Director Alain Resnais dies aged 91

  • 10 years ago
Alain Resnais was a French film director whose career has extended over more than six decades.

Alain Resnais dies on Saturday nice at the age of 91. He was born on June 1922.

After training as a film editor in the mid-1940s, he went on to direct a number of short films which included Night and Fog (1955), an influential documentary about the Nazi concentration camps.

He began making feature films in the late 1950s and consolidated his early reputation with Hiroshima mon amour (1959), Last Year at Marienbad (1961), and Muriel (1963), all of which adopted unconventional narrative techniques to deal with themes of troubled memory and the imagined past.

These films were contemporary with, and associated with, the French New Wave (nouvelle vague), though Resnais did not regard himself as being fully part of that movement. He had closer links to the “Left Bank” group of authors and filmmakers who shared a commitment to modernism and an interest in left-wing politics. He also established a regular practice of working on his films in collaboration with writers usually unconnected with the cinema, such as Marguerite Duras, Alain Robbe-Grillet and Jorge Semprún.

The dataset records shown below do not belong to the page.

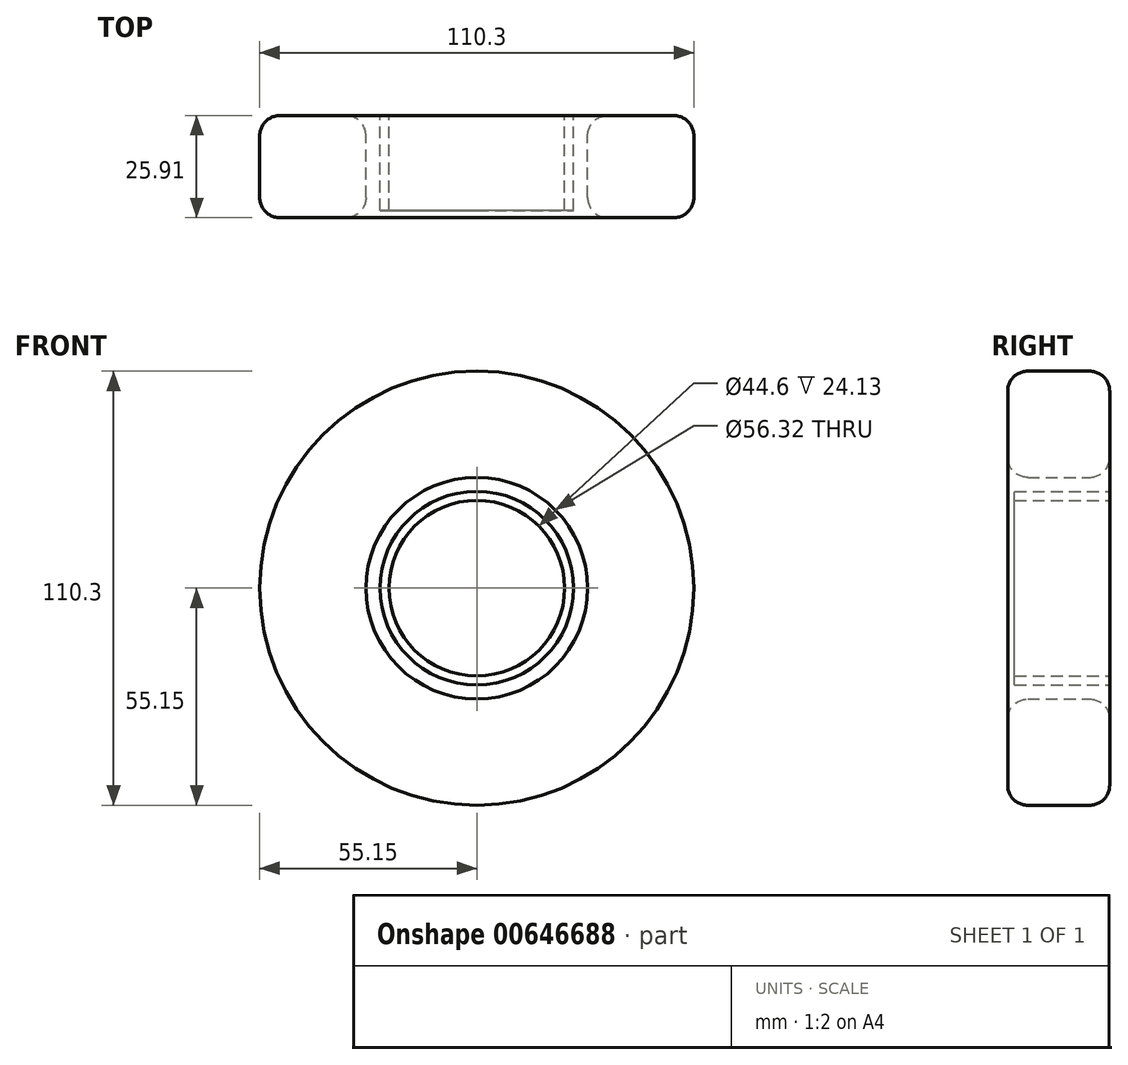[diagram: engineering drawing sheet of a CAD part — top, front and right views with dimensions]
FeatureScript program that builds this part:
annotation { "Feature Type Name" : "Feature", "Feature Type Description" : "" }
export const myFeature = defineFeature(function(context is Context, id is Id, definition is map)
    precondition{}
    {
        {
            var Q0;
            Q0=qCreatedBy(makeId("Front.planeOp"),FACE);
            var sketch = newSketch(context, id + "F0", { "sketchPlane" : qUnion([Q0])});
            skCircle(sketch, "E0", {"center": v(0, 0) * mm, "radius": 55.15 * mm});
            skCircle(sketch, "E1", {"center": v(0, 0) * mm, "radius": 28.16 * mm});
            skSolve(sketch);
        }
        {
            var Q0;
            Q0=makeQuery(id+"F0.imprint","IMPRINT",FACE,{"disambiguationData":[TD([[makeQuery(id+"F0.imprint","IMPRINT",EDGE,{"derivedFrom":sQuery(id+"F0.wireOp",EDGE,"E0")}),1.0]])]});
            extrude(context, id + "F1", {"entities" : qUnion([Q0]), "depth" : 25.9 * mm, "offsetDistance" : 25.4 * mm});
        }
        {
            var Q0;
            Q0=makeQuery(id+"F1.opExtrude","CAP_EDGE",EDGE,{"disambiguationData":[OSD([sQuery(id+"F0.wireOp",EDGE,"E1")])],"isStart":false});
            var Q1;
            Q1=makeQuery(id+"F1.opExtrude","CAP_EDGE",EDGE,{"disambiguationData":[OSD([sQuery(id+"F0.wireOp",EDGE,"E0")])],"isStart":false});
            var Q2;
            Q2=makeQuery(id+"F1.opExtrude","CAP_EDGE",EDGE,{"disambiguationData":[OSD([sQuery(id+"F0.wireOp",EDGE,"E0")])],"isStart":true});
            var Q3;
            Q3=makeQuery(id+"F1.opExtrude","CAP_EDGE",EDGE,{"disambiguationData":[OSD([sQuery(id+"F0.wireOp",EDGE,"E1")])],"isStart":true});
            fillet(context, id + "F2", {"entities" : qUnion([Q0, Q1, Q2, Q3]), "radius" : 5.08 * mm, "tangentPropagation" : true, "allowEdgeOverflow" : false});
        }
        {
            var Q0;
            Q0=qCreatedBy(makeId("Front.planeOp"),FACE);
            var sketch = newSketch(context, id + "F3", { "sketchPlane" : qUnion([Q0])});
            skCircle(sketch, "E2", {"center": v(0, 0) * mm, "radius": 24.6 * mm});
            skCircle(sketch, "E3", {"center": v(0, 0) * mm, "radius": 22.3 * mm});
            skSolve(sketch);
        }
        {
            var Q0;
            Q0=makeQuery(id+"F3.imprint","IMPRINT",FACE,{"disambiguationData":[TD([[makeQuery(id+"F3.imprint","IMPRINT",EDGE,{"derivedFrom":sQuery(id+"F3.wireOp",EDGE,"E2")}),1.0]])]});
            extrude(context, id + "F4", {"entities" : qUnion([Q0]), "depth" : 24.13 * mm, "offsetDistance" : 25.4 * mm});
        }
    });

In later films Resnais moved away from the overtly political topics of some previous works and developed his interests in an interaction between cinema and other cultural forms, including theatre, music, and comic books. This led to imaginative adaptations of plays by Alan Ayckbourn, Henri Bernstein and Jean Anouilh, as well as films featuring various kinds of popular song.

His films have frequently explored the relationship between consciousness, memory, and the imagination, and he is noted for devising innovative formal structures for his narratives.
Throughout his career he has won many awards from international film festivals and academies.

He has been married to Sabine Azéma since 1998. He was previously married to Florence Malraux.